December 3, Haunted House
“I thought you were going to China.” Jiji, my friend’s wife, said.
“Well, when was the last time I saw you? 2019? Yeah, COVID changed a lot of things.” I replied. The last time I had seen Jiji and Kyuri was Christmas 2019. I had made play-dough food items with the kids at the party from a horizontal position on the floor. Another nasty head cold had knocked me out.
B.C. Before COVID, I thought.
Back in 2017 I started teaching Chinese students online. It had continued as my longest running side job until China squeezed the throat of private English industry and forced nearly every company bankrupt. I didn’t get to say goodbye and the plans I had made to see Mark, Tina, Elsa– students I had known for four years– went belly up as borders locked down.
I can’t think about my Chinese babies too often. It hurts. Like pressing a bruise.
“Yuwoo is taking English lessons,” Jiji said of her four-year-old who was eating his second banana. “We don’t want him to have an accent,” she added, side-eying her husband. Kyuri just laughed.
Later that night, as we were returning from a full Korean trip of sightseeing and eating until I could do neither, we stopped in front of the old 제사 jesa house. Kyuri and Jiji had moved from their apartment in Seoul down to the countryside which was full of mysteries.
Earlier that day I had tagged along while we visited their friend remodeling decrepit traditional homes deep in bamboo forests on the side of a mountain. Homes that are only held up by the ghosts that live inside them.
The four of us stopped in front of the jesa house which had eery red lights illuminating the eaves. The red lights weren’t from the single traffic signal behind us.
“Time to investigate!” I said, and made for the front gate.
I looked back. No one had followed except little Yuwoo.
“You don’t want to come?” I asked. Jiji and Kyuri shook their heads vigorously.
“It’s haunted,” Jiji only partly joked. Considering that the house was a common place for people to serve the spirits of the deceased, she was probably right.
“Well, I’m American. I don’t think Korean ghosts can get me.” If voice phishers hung up at the sound of English, I doubted even a Korean ghost would be able to haunt me.

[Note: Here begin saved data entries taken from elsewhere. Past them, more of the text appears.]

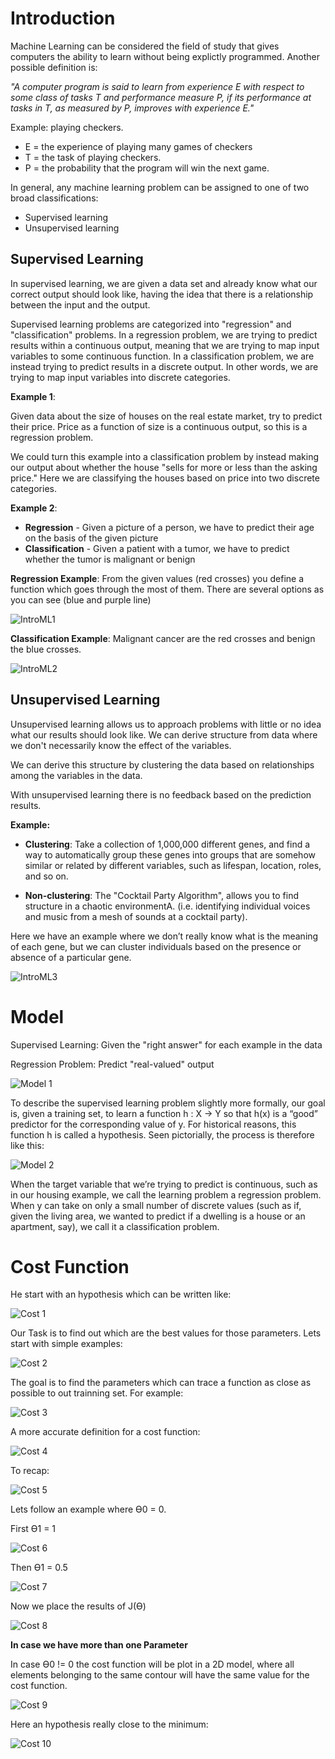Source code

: # Introduction

Machine Learning can be considered the field of study that gives computers the ability to learn without being explictly programmed. Another possible definition is:

*"A computer program is said to learn from experience E with respect to some class of tasks T and performance measure P, if its performance at tasks in T, as measured by P, improves with experience E."*

Example: playing checkers.

* E = the experience of playing many games of checkers 
* T = the task of playing checkers. 
* P = the probability that the program will win the next game.

In general, any machine learning problem can be assigned to one of two broad classifications:

* Supervised learning 
* Unsupervised learning

## Supervised Learning

In supervised learning, we are given a data set and already know what our correct output should look like, having the idea that there is a relationship between the input and the output.

Supervised learning problems are categorized into "regression" and "classification" problems. In a regression problem, we are trying to predict results within a continuous output, meaning that we are trying to map input variables to some continuous function. In a classification problem, we are instead trying to predict results in a discrete output. In other words, we are trying to map input variables into discrete categories.

**Example 1**:

Given data about the size of houses on the real estate market, try to predict their price. Price as a function of size is a continuous output, so this is a regression problem.

We could turn this example into a classification problem by instead making our output about whether the house "sells for more or less than the asking price." Here we are classifying the houses based on price into two discrete categories.

**Example 2**:

* **Regression** - Given a picture of a person, we have to predict their age on the basis of the given picture 
* **Classification** - Given a patient with a tumor, we have to predict whether the tumor is malignant or benign

**Regression Example**: From the given values (red crosses) you define a function which goes through the most of them. There are several options as you can see (blue and purple line)

![IntroML1](https://github.com/ignacio-alorre/Machine-Learning/blob/master/Concepts/Images/introML1.png)

**Classification Example**: Malignant cancer are the red crosses and benign the blue crosses.

![IntroML2](https://github.com/ignacio-alorre/Machine-Learning/blob/master/Concepts/Images/introML2.png)

## Unsupervised Learning 

Unsupervised learning allows us to approach problems with little or no idea what our results should look like. We can derive structure from data where we don't necessarily know the effect of the variables. 

We can derive this structure by clustering the data based on relationships among the variables in the data. 

With unsupervised learning there is no feedback based on the prediction results. 

**Example:**

* **Clustering**: Take a collection of 1,000,000 different genes, and find a way to automatically group these genes into groups that are somehow similar or related by different variables, such as lifespan, location, roles, and so on. 

* **Non-clustering**: The "Cocktail Party Algorithm", allows you to find structure in a chaotic environmentA. (i.e. identifying individual voices and music from a mesh of sounds at a cocktail party).

Here we have an example where we don’t really know what is the meaning of each gene, but we can cluster individuals based on the presence or absence of a particular gene.

![IntroML3](https://github.com/ignacio-alorre/Machine-Learning/blob/master/Concepts/Images/introML3.png)

# Model

Supervised Learning: Given the "right answer" for each example in the data

Regression Problem: Predict "real-valued" output

![Model 1](https://github.com/ignacio-alorre/Machine-Learning/blob/master/Concepts/Images/modelML1.png)

To describe the supervised learning problem slightly more formally, our goal is, given a training set, to learn a function h : X -> Y so that h(x) is a “good” predictor for the corresponding value of y. For historical reasons, this function h is called a hypothesis. Seen pictorially, the process is therefore like this:

![Model 2](https://github.com/ignacio-alorre/Machine-Learning/blob/master/Concepts/Images/modelML2.png)

When the target variable that we’re trying to predict is continuous, such as in our housing example, we call the learning problem a regression problem. When y can take on only a small number of discrete values (such as if, given the living area, we wanted to predict if a dwelling is a house or an apartment, say), we call it a classification problem.

# Cost Function

He start with an hypothesis which can be written like:

![Cost 1](https://github.com/ignacio-alorre/Machine-Learning/blob/master/Concepts/Images/costML1.png)

Our Task is to find out which are the best values for those parameters. Lets start with simple examples:

![Cost 2](https://github.com/ignacio-alorre/Machine-Learning/blob/master/Concepts/Images/costML2.png)

The goal is to find the parameters which can trace a function as close as possible to out trainning set. For example:

![Cost 3](https://github.com/ignacio-alorre/Machine-Learning/blob/master/Concepts/Images/costML3.png)

A more accurate definition for a cost function:

![Cost 4](https://github.com/ignacio-alorre/Machine-Learning/blob/master/Concepts/Images/costML4.png)

To recap:

![Cost 5](https://github.com/ignacio-alorre/Machine-Learning/blob/master/Concepts/Images/costML5.png)

Lets follow an example where Ө0 = 0.

First Ө1 = 1

![Cost 6](https://github.com/ignacio-alorre/Machine-Learning/blob/master/Concepts/Images/costML6.png)

Then Ө1 = 0.5

![Cost 7](https://github.com/ignacio-alorre/Machine-Learning/blob/master/Concepts/Images/costML7.png)

Now we place the results of J(Ө)

![Cost 8](https://github.com/ignacio-alorre/Machine-Learning/blob/master/Concepts/Images/costML8.png)

**In case we have more than one Parameter**

In case Ө0 != 0 the cost function will be plot in a 2D model, where all elements belonging to the same contour will have the same value for the cost function.

![Cost 9](https://github.com/ignacio-alorre/Machine-Learning/blob/master/Concepts/Images/costML9.png)

Here an hypothesis really close to the minimum:

![Cost 10](https://github.com/ignacio-alorre/Machine-Learning/blob/master/Concepts/Images/costML10.png)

“You coming?” I asked Yuwoo, my hand out. He took it and together, without hesitation, we marched up to the locked gate of the old house. Earlier that day, he had been spooked by the goblin statues at the temple so we held hands to walk by the strange painted men. He had no qualms about a place of ancestral rites; he probably had been energized by the long car ride where he attempted to torture me with his smelly feet
We, well just me, I was the only one tall enough between us, peered over the gate. The house was quiet but the bright red light bathing the front was a mystery.
Where was it coming from?
There was neither sound nor movement from the house with its windows locked tight. I wondered what the inside looked like. People rented it, probably like a mini clubhouse, but for ancestral ceremony. Maybe it held incense, a stack of pillows for sitting, the polished wooden table, some empty frames to hang photos of the passed.
I’ve witnessed one jesa at my friend Rachel’s uncle’s house. Her uncle and cousins prepared to bow while the women worked furiously in the kitchen preparing stacks of food for the dead to enjoy.
During the ceremony, while her uncle and cousins bowed, the cell phone of one of the non-relatives started to ring. The uncle went red with fury and spluttered at the disrespect while everyone tried not to giggle. The uncle wasn’t so angry when a few minutes later someone rang him and he rushed off to take the business call in another room.
People weren’t so quiet about their laughter then.
After the dead had been properly memorialized, the living snuffed out the incense and pulled the table loaded with food to the middle of the room for all to eat. It was soon another Korean experience of being so full I nearly had to be rolled home.
The jesa house investigation reached its end, a cold case. Yuwoo was staring at the wood of the gate as that’s all his little body could see so we turned around, no closer to the answer. The parents seemed relieved that our potential disastrous entrance into the nether world had been avoided.
We trudged back to their house and lo and behold, when we turned the corner, there was a delivery scooter idling out front. The single red brake light coated the whole street in a soft, otherworldly glow.
“Mystery solved!” We all concluded.
Only, once the delivery man had driven away, the red glow on the front of the old house remained.